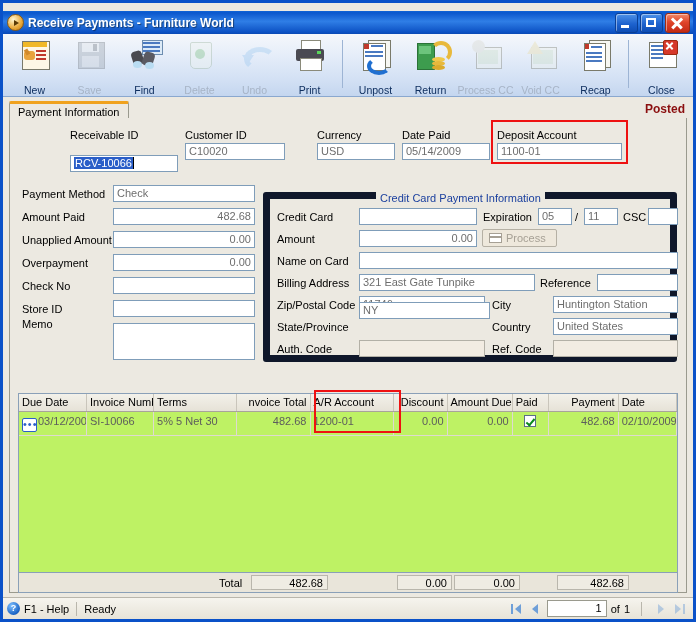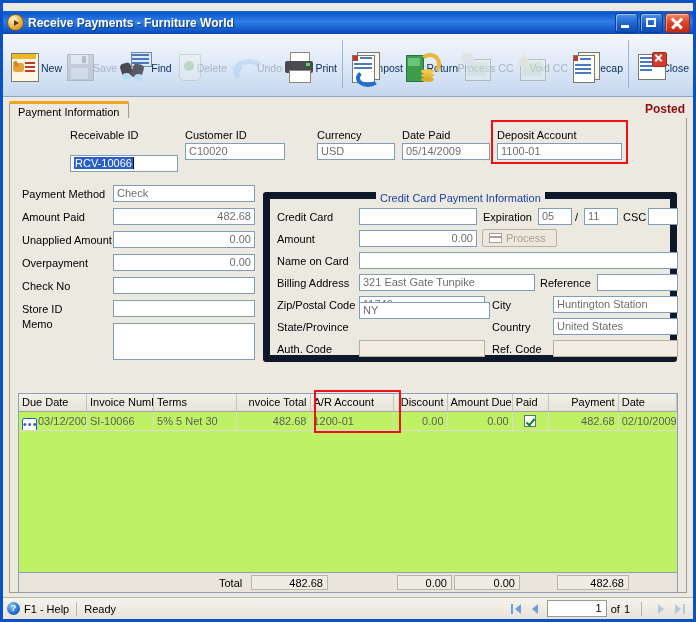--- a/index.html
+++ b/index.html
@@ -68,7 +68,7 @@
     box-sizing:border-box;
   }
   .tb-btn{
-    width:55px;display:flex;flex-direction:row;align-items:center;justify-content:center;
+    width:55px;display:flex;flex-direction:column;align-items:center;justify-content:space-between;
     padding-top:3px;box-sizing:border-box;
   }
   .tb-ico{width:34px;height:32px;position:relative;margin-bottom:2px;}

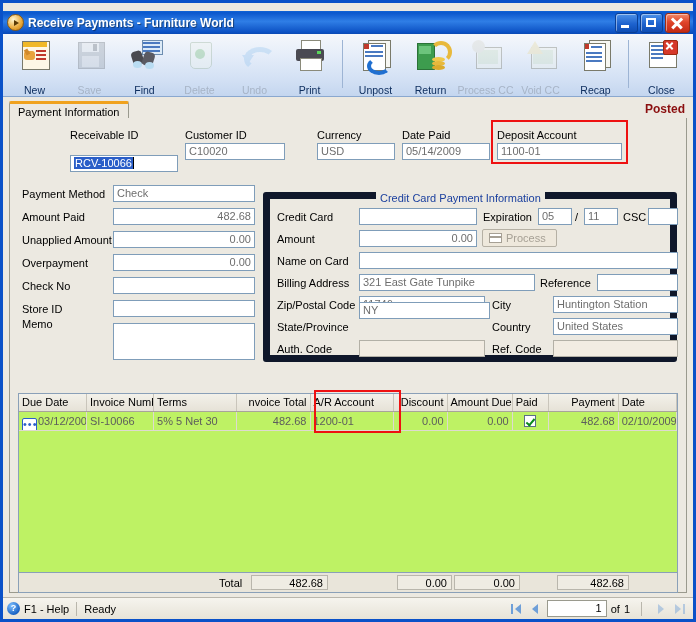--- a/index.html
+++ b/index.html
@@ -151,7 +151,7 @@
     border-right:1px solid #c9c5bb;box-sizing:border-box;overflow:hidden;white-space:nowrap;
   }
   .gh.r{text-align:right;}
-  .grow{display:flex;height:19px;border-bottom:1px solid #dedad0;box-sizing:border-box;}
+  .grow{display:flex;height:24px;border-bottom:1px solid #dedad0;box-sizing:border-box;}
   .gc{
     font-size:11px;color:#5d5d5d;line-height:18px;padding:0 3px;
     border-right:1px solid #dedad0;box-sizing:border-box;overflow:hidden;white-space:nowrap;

· · · ·

Your assignment: Where does the word "overflow" show up in the material? Copy out each line that has it.

Output for this task:
     border-right:1px solid #c9c5bb;box-sizing:border-box;overflow:hidden;white-space:nowrap;
     border-right:1px solid #dedad0;box-sizing:border-box;overflow:hidden;white-space:nowrap;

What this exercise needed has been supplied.